The report by Human Rights Watch was based on 117,000 non-felony cases in New York City in 2008. In about three out of four of those cases, defendants were released on their own recognizance. But for just over 19,000 people, bail was set at $1,000 or less and most of those defendants were unable to pay. Jamie Fellner, senior counsel for Human Rights Watch authored the report.
“Now, this may seem like a low amount of money and it may be that the judges who set the bail think it’s a low amount but in fact it is too much for most of the people in court.”, Fellner said.
According to the report, the average length of stay at Rikers was 16 days. Fellner says defendants often end up pleading guilty early on in order to get out of jail. Defense attorneys agree. Robin Steinberg is the Director of The Bronx Defenders, a group of criminal defense attorneys that serves the South Bronx. She said when bail is set too high, pleading guilty is a foregone conclusion.

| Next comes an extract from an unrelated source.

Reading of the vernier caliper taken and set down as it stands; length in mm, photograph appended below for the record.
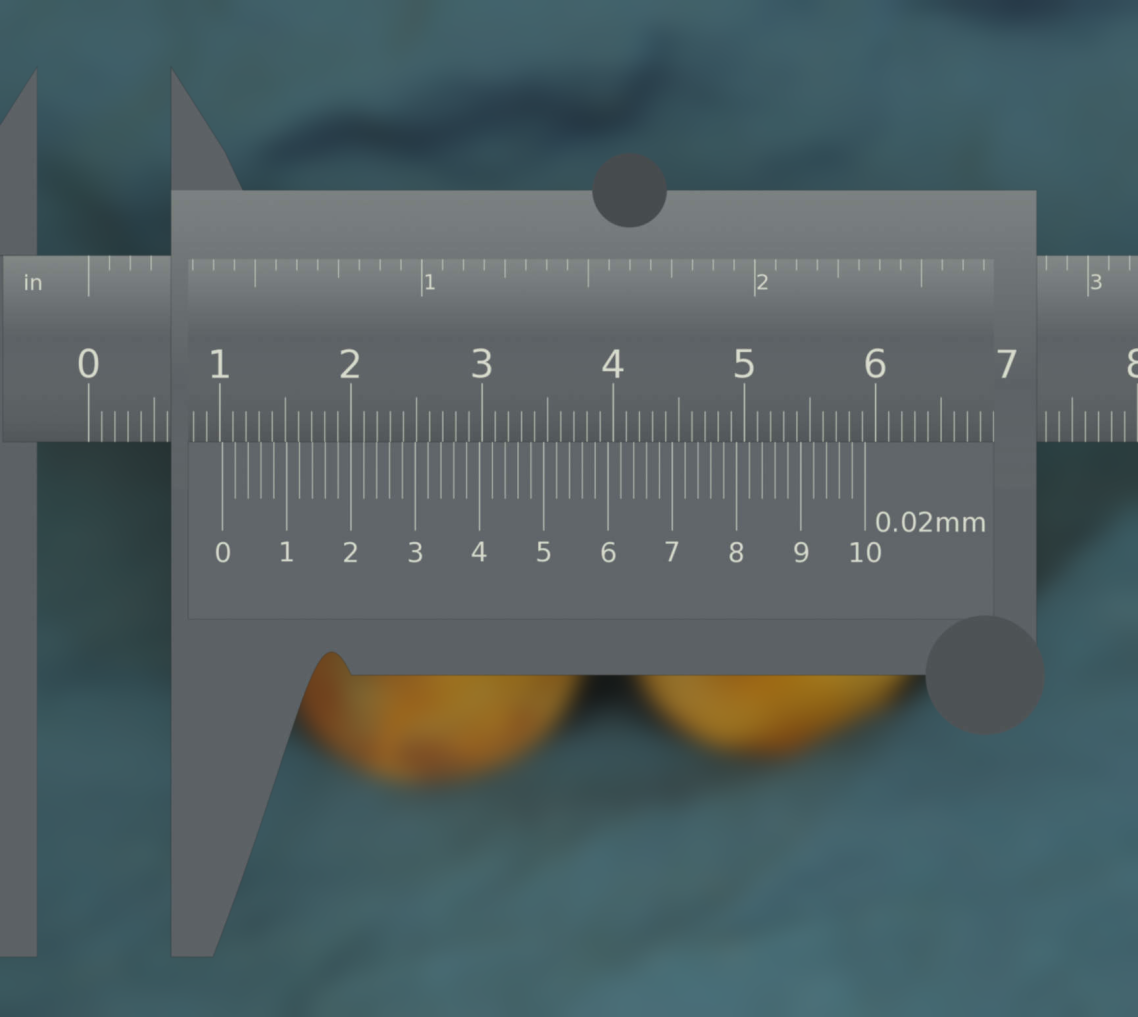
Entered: 10.2 mm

“The single most important factor about how a case is going to get resolved in the criminal justice system is whether your client stays in jail on bail or they’re out of jail and can fight from the outside,” said Steinberg.
She said she knows this because between 2008 and 2009 another Bronx non-profit agreed to post bail for 131 Bronx Defender clients charged with misdemeanors, and in over half those cases, the charges were dismissed.
To ensure that bails are set appropriately, Human Rights Watch recommends releasing people and then monitoring them with phone calls or ankle bracelets. It also recommends defense attorneys work harder to prove their clients financial status.
Judge Melissa Jackson, the Supervising Judge of New York City, says income is one of many things to consider when setting bail, but she contends that in non-felony cases if bail is being set there must be other issues. “I also really want to know does this person have a criminal record and if he does or she does has she not appeared in court on many occasions. Does she have any open warrants which happens also.” Jackson says more details about the cases need to be revealed in order to understand where the changes were coming from.
According to the report, 70 percent of the offenses did not involve violence or weapons.
And while Fellner’s primary complaint is that the system is unfair, she also contends it’s wasting valuable resources.
“If all those people had not been sent into pre-trial detentio,n they could have saved 42 million dollars”, she says.
The Department of Corrections says last fiscal year, more than 95,000 people cycled through Rikers Island and on any given day there are just over 13,000 people being held there.